New Zealand composer and historian (1944–2014)

Morvin Te Anatipa Simon (1944 – 14 May 2014) was a New Zealand Māori composer, kapa haka leader, choirmaster and historian.

==Biography==
Born at Kaiwhaiki marae on the Whanganui River, Simon was of Te Āti Haunui-a-Pāpārangi, Ngāti Apa and Ngāti Tūwharetoa descent. He was educated at Upokongaro School and Hato Paora College, and studied sociology and philosophy at Holy Name Seminary in Christchurch, and Māori language and oral literature at Victoria University of Wellington and Massey University.

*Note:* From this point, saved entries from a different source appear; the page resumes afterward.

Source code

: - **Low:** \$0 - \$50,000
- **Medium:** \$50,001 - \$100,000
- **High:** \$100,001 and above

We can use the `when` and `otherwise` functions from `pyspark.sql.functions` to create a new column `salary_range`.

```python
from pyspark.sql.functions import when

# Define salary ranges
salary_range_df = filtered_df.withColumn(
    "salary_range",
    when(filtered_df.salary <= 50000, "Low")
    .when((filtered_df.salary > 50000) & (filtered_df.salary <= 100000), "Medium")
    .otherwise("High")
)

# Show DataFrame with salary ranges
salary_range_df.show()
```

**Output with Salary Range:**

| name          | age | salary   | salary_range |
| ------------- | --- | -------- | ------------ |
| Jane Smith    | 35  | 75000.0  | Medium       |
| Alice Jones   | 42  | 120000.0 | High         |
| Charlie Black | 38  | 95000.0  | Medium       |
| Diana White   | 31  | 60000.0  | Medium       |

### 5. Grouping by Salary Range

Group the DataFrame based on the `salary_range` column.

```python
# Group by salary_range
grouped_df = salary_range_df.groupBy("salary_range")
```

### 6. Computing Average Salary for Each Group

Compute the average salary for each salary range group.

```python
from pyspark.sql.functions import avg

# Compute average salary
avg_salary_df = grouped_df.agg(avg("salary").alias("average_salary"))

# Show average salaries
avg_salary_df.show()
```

Simon succeeded his father as choirmaster at Kaiwhaiki, recording the series of albums The Valley of Voices, volume 2 of which was a finalist for best Polynesian album at the 1983 New Zealand Music Awards. He composed or wrote lyrics for hundreds of songs, including classics such as Te Aroha (1983), and Moe, moe mai rā adapted from the Welsh lullaby Suo Gân, and others for special occasions including one in memory of Sir Archie Taiaroa. He was the leader of the kapa haka groups Te Matapihi and Te Taikura o te Awa Tupua.

An expert in the Māori language, Simon was appointed an adjunct professor by Te Wānanga o Aotearoa in 2004. He wrote a series of books Taku Whare E about the marae in the Whanganui region, with the third and final book focusing on his home marae of Kaiwhaiki.

In 2012, Simon was awarded an honorary Bachelor of Arts in Māori Performing Arts by Te Whare Wānanga o Awanuiārangi, in recognition of his contribution to kapa haka and cultural stewardship. In the 2013 Queen's Birthday Honours, he was appointed a Member of the New Zealand Order of Merit, for services to Māori. At the same time, his wife, Titikura Simon, was awarded the Queen's Service Medal, also for services to Māori.

Simon died in Wellington in 2014. Māori Party co-leader Tariana Turia paid tribute to Simon, saying "his waiata could move from tempestuous rapids to smooth waters that caress your every trouble away."